Experimento muy sencillo para acercar la ciencia a los niños de forma divertida

Silvia Leal
Silvia Leal Creativa

¿Te gustan los experimentos? Te proponemos hacer este, que además es muy divertido y sencillo de hacer. Para ello, solo necesitas unos bastones de caramelo, agua y sal. 

¿Quieres saber qué ocurre al poner el bastón de caramelo en contacto con el agua salada? Descúbrelo aquí, y diviértete con tus hijo con este experimento: 'Los colores que desaparecen'.

Material:

  • Cuenco de cristal
  • Agua
  • Sal
  • Cucharita de café
  • Bastones de caramelo 

Cómo hacer el experimento de 'Los colores que desaparecen' con los niños paso a paso

Este es un experimento fantástico para enseñar a los niños cómo ciertos materiales reaccionan con otros diferentes cambiando su estado. Descubre lo sencillo que es de hacer y el increíble resultado del experimento: los colores desaparecerán del bastón como por arte de magia.

1. Llenamos nuestro recipiente de agua y echamos un poco de sal. El agua no necesita estar caliente. Te servirá el agua del grifo, aunque es mejor que no esté muy fría.

Experimento de bastón de colores

2. Ahora solo tienes que meter el bastón de caramelo. Ten paciencia, porque tarda bastante, pero verás cómo poco a apoco los colores del bastón desaparecen y el agua comienza a colorearse.

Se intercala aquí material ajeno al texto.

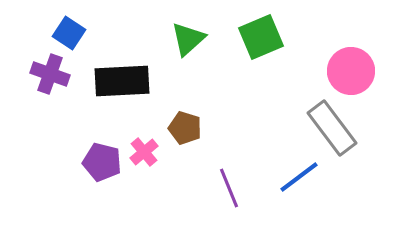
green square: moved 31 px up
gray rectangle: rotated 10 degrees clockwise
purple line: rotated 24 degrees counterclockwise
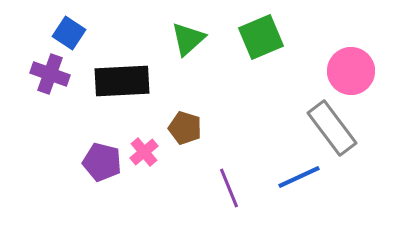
blue line: rotated 12 degrees clockwise
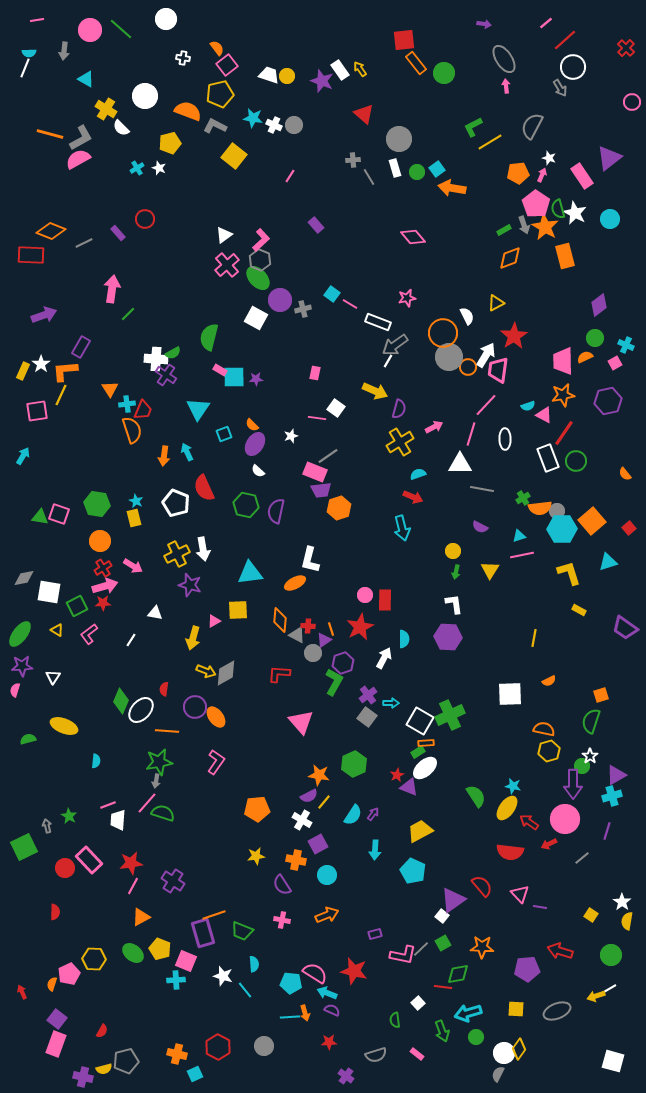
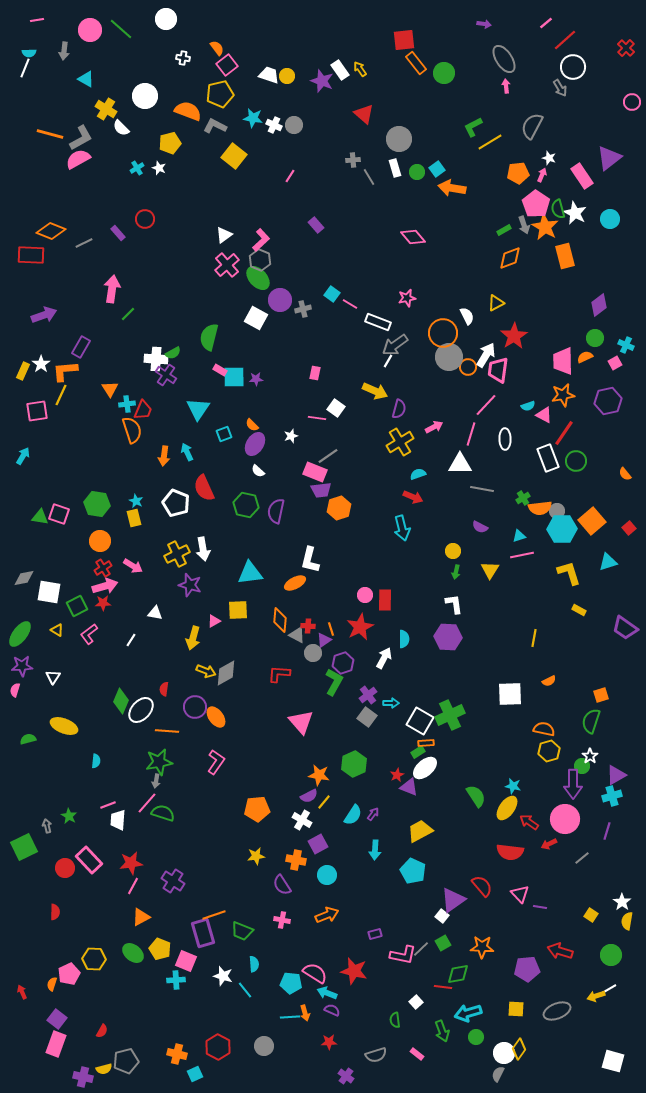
white square at (418, 1003): moved 2 px left, 1 px up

El agua y la sal, al contacto con el colorante del caramelo, hacen que este pase al agua. El bastón se quedará blanco y el agua… ¡roja!

Experimento de bastón de caramelo

3. Verás que si lo intentas con un bastón de otro color, el agua terminará de ese mismo color. El proceso entero puede durar hasta una hora, así que más vale que te armes de paciencia

Qué aprenden los niños con el experimento de 'Los colores que desaparecen':

La explicación de por qué sucede esto con este experimento tiene que ver con la disolución de los materiales o con la polaridad del agua: el agua es capaz de disolver el azúcar. El colorante del tinte cae hasta el fondo del recipiente. Y eso que parece magia, en realidad es una reacción física de unos materiales al contacto con otros que son reactivos.